* _What to work on_:
1) Using the pfsense iperf thread, answer these:
(a) Which processor does the pfsense box use?
(b) What is the IP address of the Windows client?
(c) What TCP window size does the Linux client report?
2) Please carry on the pfsense iperf thread from its final line.

* _Reading passage_:
Slow iperf between pfsense and clients?
-
Hi, sorry for posting a stupid question. Here is my pfsense box setup:
Pfsense 2.2.4-amd64 with a nearly clean install (without qoe/traffic shaping/vpn)
Intel Celeron N2930
4GB RAM
32GB SSD hard-drive
JetWay JNF9HG-2930 motherboard with 4 Intel i211AT Gigabit Ethernet onboard portsI have also disabled hardware checksum offload, TCP segmentation offload, large receive offload and set kern.ipc.nmbclusters to 1 million as suggested in the doc.
Test methods and results: (pfsense with 10.0.1.1 and clients, linux at 10.0.1.10, windows at 10.0.1.13, both plugged into LAN (bridged) ports of pfsense ):
pf: iperf -s
linux: iperf -c 10.0.1.1Client connecting to 10.0.1.1, TCP port 5001
TCP window size: 85.0 KByte (default)

Extracted records
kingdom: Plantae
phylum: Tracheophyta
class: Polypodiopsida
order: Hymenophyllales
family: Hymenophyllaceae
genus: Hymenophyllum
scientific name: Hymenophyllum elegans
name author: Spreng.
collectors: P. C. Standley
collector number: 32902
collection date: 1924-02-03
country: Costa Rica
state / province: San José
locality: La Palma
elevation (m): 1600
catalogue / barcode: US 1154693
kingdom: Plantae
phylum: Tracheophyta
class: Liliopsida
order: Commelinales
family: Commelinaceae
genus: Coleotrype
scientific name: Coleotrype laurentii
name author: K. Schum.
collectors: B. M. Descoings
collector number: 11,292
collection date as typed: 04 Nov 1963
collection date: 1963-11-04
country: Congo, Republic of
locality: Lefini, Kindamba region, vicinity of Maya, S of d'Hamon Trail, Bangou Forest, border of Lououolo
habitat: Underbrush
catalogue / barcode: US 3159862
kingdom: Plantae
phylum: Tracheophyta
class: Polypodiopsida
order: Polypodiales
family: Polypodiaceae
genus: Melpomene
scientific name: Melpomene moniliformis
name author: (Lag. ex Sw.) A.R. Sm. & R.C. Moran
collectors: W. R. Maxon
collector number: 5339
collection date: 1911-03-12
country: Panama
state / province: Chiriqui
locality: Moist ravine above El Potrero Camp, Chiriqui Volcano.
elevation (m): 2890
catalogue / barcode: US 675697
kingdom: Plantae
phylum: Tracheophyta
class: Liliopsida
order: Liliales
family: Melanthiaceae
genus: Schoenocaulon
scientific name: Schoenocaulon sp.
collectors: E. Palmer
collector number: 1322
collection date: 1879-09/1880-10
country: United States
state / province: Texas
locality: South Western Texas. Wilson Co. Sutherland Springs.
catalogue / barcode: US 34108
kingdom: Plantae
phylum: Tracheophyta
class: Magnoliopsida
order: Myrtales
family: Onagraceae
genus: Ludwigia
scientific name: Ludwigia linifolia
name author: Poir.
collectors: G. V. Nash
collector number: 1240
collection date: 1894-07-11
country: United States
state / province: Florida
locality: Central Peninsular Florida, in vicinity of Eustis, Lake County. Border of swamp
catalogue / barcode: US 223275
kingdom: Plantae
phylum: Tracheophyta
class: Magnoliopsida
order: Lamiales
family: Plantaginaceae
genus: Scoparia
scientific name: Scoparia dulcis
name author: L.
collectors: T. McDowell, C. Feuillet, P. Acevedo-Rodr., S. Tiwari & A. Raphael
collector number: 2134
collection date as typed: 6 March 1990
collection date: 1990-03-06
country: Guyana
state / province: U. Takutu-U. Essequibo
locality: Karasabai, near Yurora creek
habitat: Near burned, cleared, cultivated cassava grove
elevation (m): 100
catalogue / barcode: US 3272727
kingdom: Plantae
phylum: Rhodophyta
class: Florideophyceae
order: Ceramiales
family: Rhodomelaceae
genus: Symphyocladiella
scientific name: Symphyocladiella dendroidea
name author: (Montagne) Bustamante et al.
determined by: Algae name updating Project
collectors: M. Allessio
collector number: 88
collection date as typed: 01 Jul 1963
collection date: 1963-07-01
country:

* _Results for each task_:
1)
(a) Intel Celeron N2930
(b) 10.0.1.13
(c) 85.0 KByte (default)

2)
–----------------------------------------------------------
[ 3] local 10.0.1.10 port 43836 connected with 10.0.1.1 port 5001
[ ID] Interval Transfer Bandwidth
[ 3] 0.0-10.0 sec 490 MBytes 410 Mbits/seclinux: iperf -s
windows: iperf -c 10.0.1.10and result is similar, with around 80 KByte TCP window size and 400 Mbits/sec throughput
I am quite confused with this number because if I plug linux and window computers into the LAN ports of my linksys home router wrt1200ac I could achieve 800 Mbits/sec throughput using exactly the same iperf test.
During the pfsense<–->linux iperf test, the CPU consumption is moderate
CPU: 3.9% user, 0.0% nice, 45.5% system, 0.4% interrupt, 50.2% idle
So I did another pfsense<–>linux iperf test with 4 parallel connections -P 4:
iperf -c 10.0.1.1 -P 4
–----------------------------------------------------------
Client connecting to 10.0.1.1, TCP port 5001
TCP window size: 85.0 KByte (default)...
[SUM] 0.0-10.0 sec 892 MBytes 747 Mbits/secAlso if I use UDP test I can almost max out the gigabit port as well:
pfsense: iperf -s -u
linux: iperf -c 10.0.1.1 -u -b 780MResult on the server side:
[2.2.4-RELEASE][root@pfSense.homenetwork]/root: iperf -s -u
–----------------------------------------------------------
Server listening on UDP port 5001
Receiving 1470 byte datagrams
UDP buffer size: 41.1 KByte (default)[ 3] local 10.0.1.1 port 5001 connected with 10.0.1.10 port 50319
[ ID] Interval Transfer Bandwidth Jitter Lost/Total Datagrams
[ 3] 0.0-10.0 sec 932 MBytes 782 Mbits/sec 0.020 ms 174/664786 (0.026%)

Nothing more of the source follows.